Yeni Federasyon Başkanı Sayın Mehmet Ekşi 2.2 milyar Tllik bir anlaşmaya imza atıldığını mutlulukla açıklarken, şu anda ülkemizin en üst ve altındaki liginin toplam değerinin, İngiltere en üst ligindeki sıradan bir takımın bir yıllık televizyon gelirinin altında olması gerçekliğinin altını çizmemiş durumda…

***

Medyamızdan bir not… “Süper Lig yayın hakları 2016-17 sezonunda 500 milyon dolara satın alınsa da bu meblağ ilerleyen yıllarda peyderpey düşmeye başladı. İlk yıllarda yarısı döviz, diğer yarısı Türk lirası üzerinden yapılan ödemeler son 2 sezonda tamamen liraya endekslendi ve totaldeki düşüş devam etti.
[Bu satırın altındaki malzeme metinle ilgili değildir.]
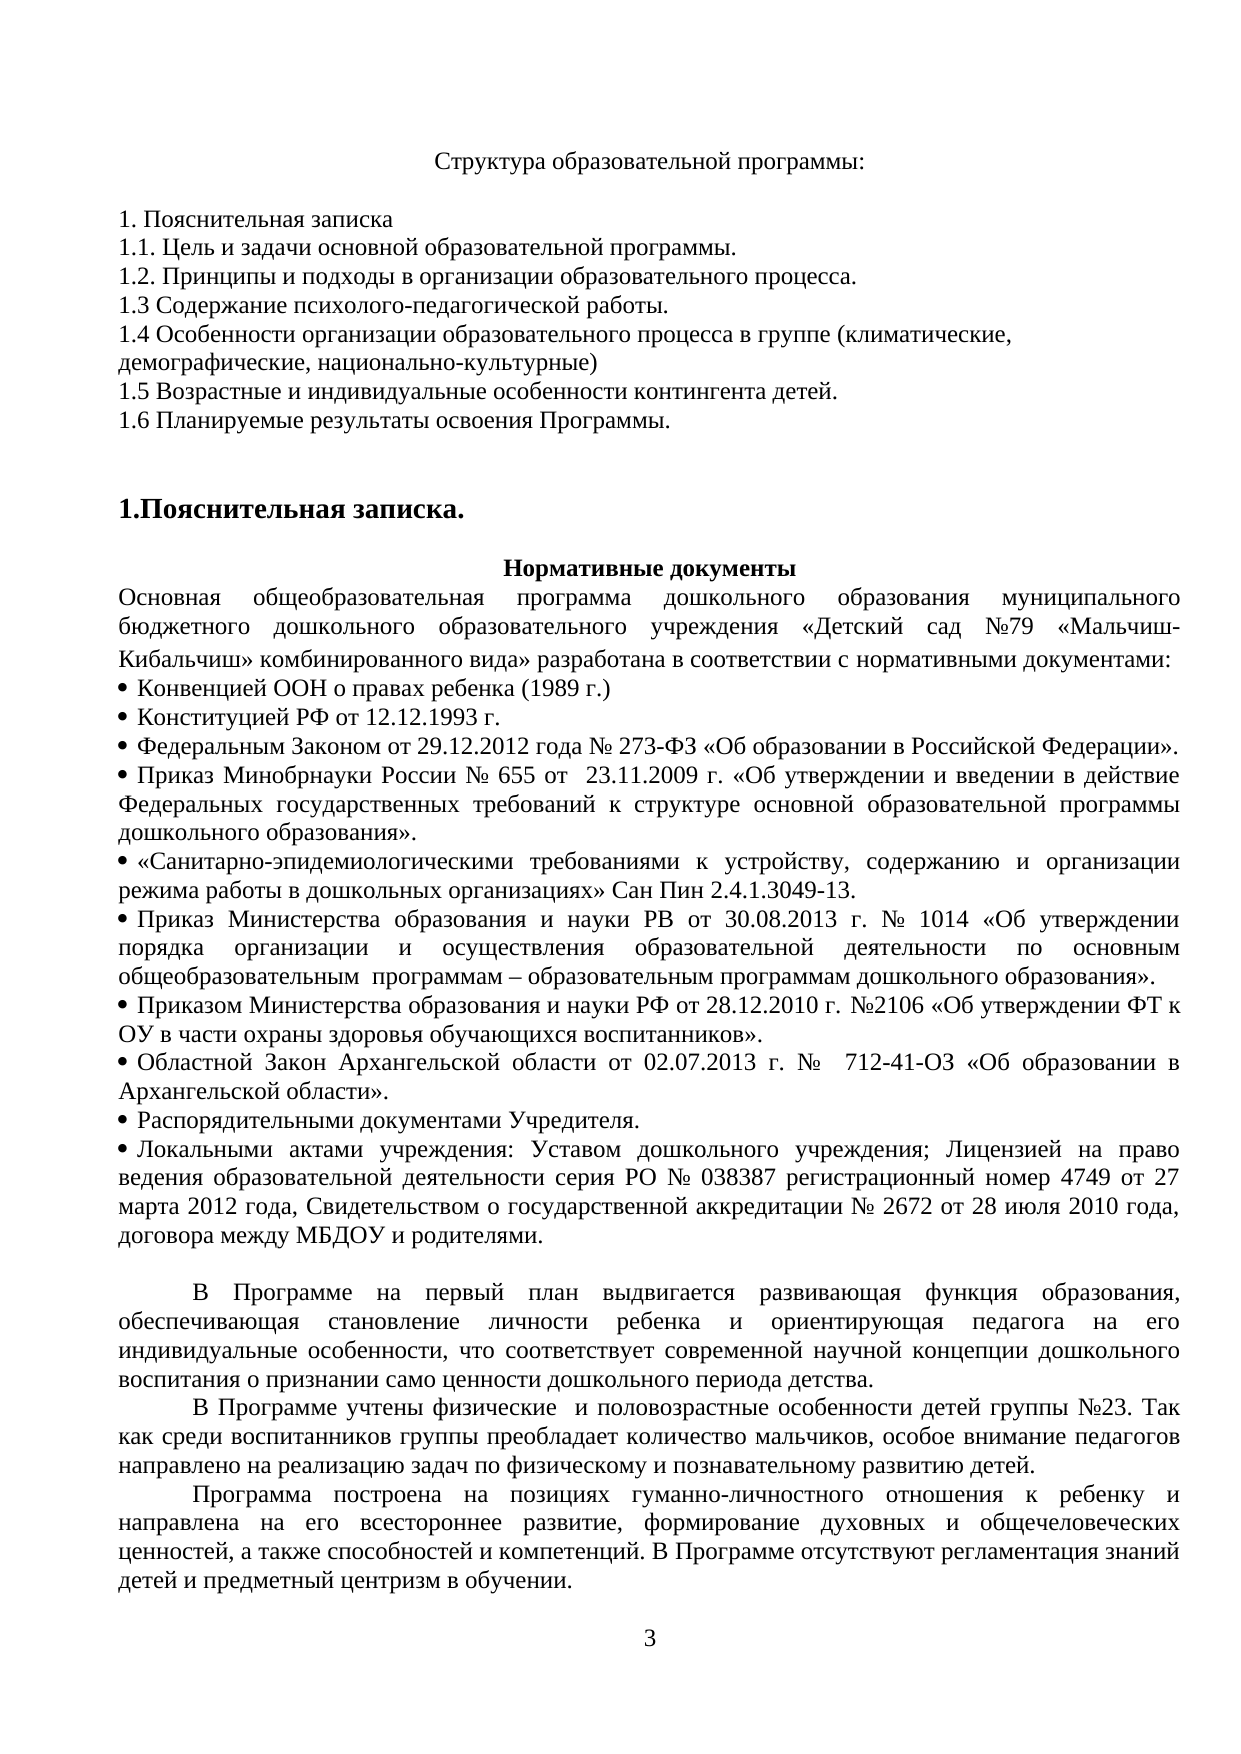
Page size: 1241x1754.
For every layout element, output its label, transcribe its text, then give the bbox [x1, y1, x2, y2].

list Распорядительными документами Учредителя. [118, 1105, 1181, 1134]
text 1.1. Цель и задачи основной образовательной программы. [118, 232, 1181, 261]
list Приказом Министерства образования и науки РФ от 28.12.2010 г. №2106 «Об утверждении ФТ к ОУ в части охраны здоровья обучающихся воспитанников». [118, 990, 1181, 1047]
text 1.Пояснительная записка. [118, 491, 1181, 525]
list Конституцией РФ от 12.12.1993 г. [118, 702, 1181, 731]
list Приказ Минобрнауки России № 655 от 23.11.2009 г. «Об утверждении и введении в действие Федеральных государственных требований к структуре основной образовательной программы дошкольного образования». [118, 760, 1181, 846]
text 1.2. Принципы и подходы в организации образовательного процесса. [118, 261, 1181, 290]
list Областной Закон Архангельской области от 02.07.2013 г. № 712-41-ОЗ «Об образовании в Архангельской области». [118, 1047, 1181, 1105]
list «Санитарно-эпидемиологическими требованиями к устройству, содержанию и организации режима работы в дошкольных организациях» Сан Пин 2.4.1.3049-13. [118, 846, 1181, 904]
text Основная общеобразовательная программа дошкольного образования муниципального бюджетного дошкольного образовательного учреждения «Детский сад №79 «Мальчиш-Кибальчиш» комбинированного вида» разработана в соответствии с нормативными документами: [118, 582, 1181, 673]
text 1. Пояснительная записка [118, 204, 1181, 232]
text 1.3 Содержание психолого-педагогической работы. [118, 290, 1181, 319]
text Программа построена на позициях гуманно-личностного отношения к ребенку и направлена на его всестороннее развитие, формирование духовных и общечеловеческих ценностей, а также способностей и компетенций. В Программе отсутствуют регламентация знаний детей и предметный центризм в обучении. [118, 1479, 1181, 1594]
text 1.4 Особенности организации образовательного процесса в группе (климатические, демографические, национально-культурные) [118, 319, 1181, 376]
text 1.6 Планируемые результаты освоения Программы. [118, 405, 1181, 434]
text 1.5 Возрастные и индивидуальные особенности контингента детей. [118, 376, 1181, 405]
text Структура образовательной программы: [118, 146, 1181, 175]
list Федеральным Законом от 29.12.2012 года № 273-ФЗ «Об образовании в Российской Федерации». [118, 731, 1181, 760]
list Приказ Министерства образования и науки РВ от 30.08.2013 г. № 1014 «Об утверждении порядка организации и осуществления образовательной деятельности по основным общеобразовательным программам – образовательным программам дошкольного образования». [118, 904, 1181, 990]
text В Программе учтены физические и половозрастные особенности детей группы №23. Так как среди воспитанников группы преобладает количество мальчиков, особое внимание педагогов направлено на реализацию задач по физическому и познавательному развитию детей. [118, 1392, 1181, 1479]
text В Программе на первый план выдвигается развивающая функция образования, обеспечивающая становление личности ребенка и ориентирующая педагога на его индивидуальные особенности, что соответствует современной научной концепции дошкольного воспитания о признании само ценности дошкольного периода детства. [118, 1277, 1181, 1392]
text Нормативные документы [118, 553, 1181, 582]
list Локальными актами учреждения: Уставом дошкольного учреждения; Лицензией на право ведения образовательной деятельности серия РО № 038387 регистрационный номер 4749 от 27 марта 2012 года, Свидетельством о государственной аккредитации № 2672 от 28 июля 2010 года, договора между МБДОУ и родителями. [118, 1134, 1181, 1249]
list Конвенцией ООН о правах ребенка (1989 г.) [118, 673, 1181, 702]
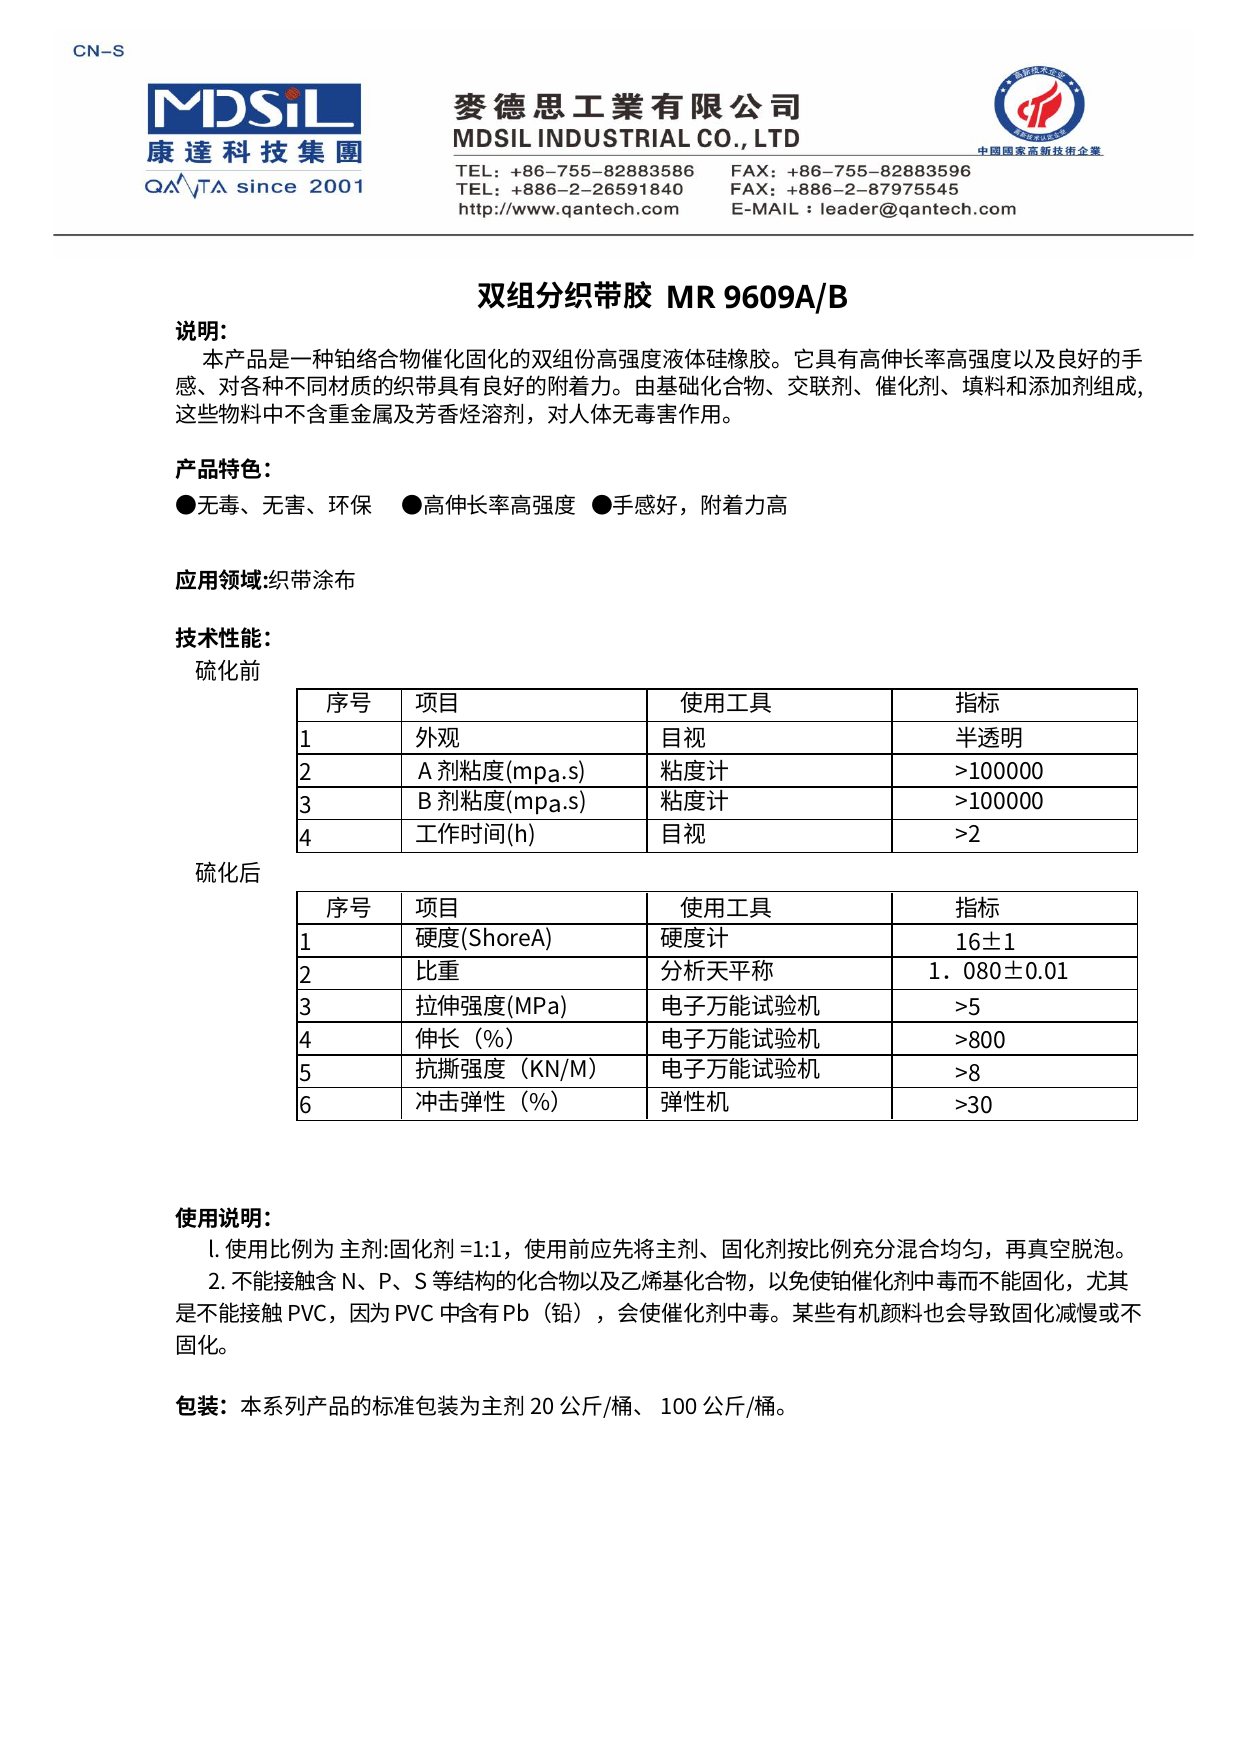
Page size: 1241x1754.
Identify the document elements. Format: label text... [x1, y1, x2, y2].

table_cell 16±1 [893, 925, 1137, 956]
table_cell 半透明 [893, 722, 1137, 753]
table_cell 2 [298, 755, 401, 786]
table_cell 3 [298, 788, 401, 819]
text ●无毒、无害、环保 ●高伸长率高强度 ●手感好，附着力高 [175, 488, 1151, 519]
table_cell 弹性机 [648, 1088, 891, 1119]
table_cell 1 [298, 925, 401, 956]
subtitle 应用领域:织带涂布 [175, 556, 1151, 596]
table_header 指标 [893, 892, 1137, 923]
table_cell 外观 [402, 722, 646, 753]
text 硫化前 [195, 653, 1151, 686]
table_cell 5 [298, 1056, 401, 1087]
table_cell 电子万能试验机 [648, 990, 891, 1021]
table_header 项目 [402, 690, 646, 721]
table_header 使用工具 [648, 690, 891, 721]
table_cell 电子万能试验机 [648, 1056, 891, 1087]
table_cell 粘度计 [648, 788, 891, 819]
table_header 序号 [298, 690, 401, 721]
text 2. 不能接触含 N、P、S 等结构的化合物以及乙烯基化合物，以免使铂催化剂中毒而不能固化，尤其是不能接触 PVC，因为 PVC 中含有 Pb（铅），会使催化剂中毒。某些有机颜料也会导致固化减慢或不固化。 [175, 1264, 1151, 1360]
table_cell 4 [298, 820, 401, 851]
table_cell >5 [893, 990, 1137, 1021]
table_cell 4 [298, 1023, 401, 1054]
table_cell 1．080±0.01 [893, 958, 1137, 989]
table_cell >2 [893, 820, 1137, 851]
table_cell 1 [298, 722, 401, 753]
table_cell B 剂粘度(mpa.s) [402, 788, 646, 819]
table_cell 目视 [648, 722, 891, 753]
table_cell 3 [298, 990, 401, 1021]
text 产品特色： [175, 456, 1151, 483]
table_cell 硬度(ShoreA) [402, 925, 646, 956]
table_cell 工作时间(h) [402, 820, 646, 851]
table_cell 粘度计 [648, 755, 891, 786]
text l. 使用比例为 主剂:固化剂 =1:1，使用前应先将主剂、固化剂按比例充分混合均匀，再真空脱泡。 [175, 1232, 1151, 1264]
text 使用说明： [175, 1204, 1151, 1232]
table_cell 冲击弹性（%） [402, 1088, 646, 1119]
table_header 序号 [298, 892, 401, 923]
table_header 使用工具 [648, 892, 892, 923]
table_cell 2 [298, 958, 401, 989]
text 包装：本系列产品的标准包装为主剂 20 公斤/桶、 100 公斤/桶。 [175, 1393, 1151, 1420]
table_cell 分析天平称 [648, 958, 891, 989]
table_cell >30 [893, 1088, 1137, 1119]
text 双组分织带胶 MR 9609A/B [175, 258, 1151, 317]
table_cell 电子万能试验机 [648, 1023, 891, 1054]
table_header 指标 [893, 690, 1137, 721]
table_cell 抗撕强度（KN/M） [402, 1056, 646, 1087]
table_cell 拉伸强度(MPa) [402, 990, 646, 1021]
table_cell 硬度计 [648, 925, 891, 956]
table_cell 比重 [402, 958, 646, 989]
table_cell 目视 [648, 820, 891, 851]
text 说明： [175, 317, 1151, 345]
table_cell >100000 [893, 788, 1137, 819]
table_cell 6 [298, 1088, 401, 1119]
table_cell >8 [893, 1056, 1137, 1087]
table_cell >100000 [893, 755, 1137, 786]
text 本产品是一种铂络合物催化固化的双组份高强度液体硅橡胶。它具有高伸长率高强度以及良好的手感、对各种不同材质的织带具有良好的附着力。由基础化合物、交联剂、催化剂、填料和添加剂组成,这些物料中不含重金属及芳香烃溶剂，对人体无毒害作用。 [175, 345, 1151, 428]
picture [53, 30, 1194, 258]
table_cell 伸长（%） [402, 1023, 646, 1054]
table_cell A 剂粘度(mpa.s) [402, 755, 646, 786]
text 硫化后 [195, 855, 1151, 888]
text 技术性能： [175, 624, 1151, 652]
table_cell >800 [893, 1023, 1137, 1054]
table_header 项目 [402, 892, 647, 923]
Bu çerçevede geride bıraktığımız sezon (2021-22) ligin yayın bedeli 2 milyar 650 bin lira olarak şekillendi.” (Trtspor). Bütün bu absürd başarıların ardından, bu sezonki değer, %70’den fazla resmi enflasyonun olduğu ortamda, rahmetli Çetin Altan’ın deyimiyle, dağlardaki davşanları bile güldürür “büyük bir başarı örneği” olarak yaklaşık %17 daha düşürülerek, 2 milyar 200 milyon TL’ye indirilmiş durumda…

***

Velhasıl-ı kelam… Bu süreç ile memleket fitbolunun değerinin, en az iki yıl süre daha, 4-5 sezon öncesine göre yerlerde sürünen seviyelerde seyretmeye devam edeceği onaylanmış oldu. Ülke fitbolunu 100’den fazla ülkeye tanıttığını iddia eden Beinsports, ülke fitbolu, bu 100’den fazla ülkede tanıtılma sürecinden ne kazanıyor onu da keşke ülkeye ve yeryüzü sakinlerine açıklasa, hepimiz çok daha mutlu olurduk…Marka değeri düştükçe geliri azalan, geliri azaldıkça marka değeri düşen ülkemiz fitbolu ve de fitbol oyununun saf oyun tarafı… Hakemlerce (dünya üzerinde hakemlerine sezon ortasinda el çektirilen başka bir lig varsa da ben hiç duymadım) ve artık kimler tarafından ise manipule edildikçe, fitbol kaybetmeye devam ediyor… Fevkaladenin fevkindeki ekonomi yönetimimizin de katkılarıyla, enflasyon ve devalüasyon da gereğini yapmaya devam edince…%70’in üzerinde resmi enflasyon olan (TÜFE, mayısta geçen yılın aralık ayına göre yüzde 35,64, geçen yılın aynı ayına kıyasla yüzde 73,50 artış kaydetti.) bir ülkede, %17’lik gelir kaybı başarı olarak kabul edilebiliyor… Bu büyük, olağanüstü ve eşsiz başarıda katkısı olan bütün fitbol yöneticilerimizi herkesi kutluyor ve teşekkür ediyorum… Dağlardaki tavşanlar acaba neye gülüyor?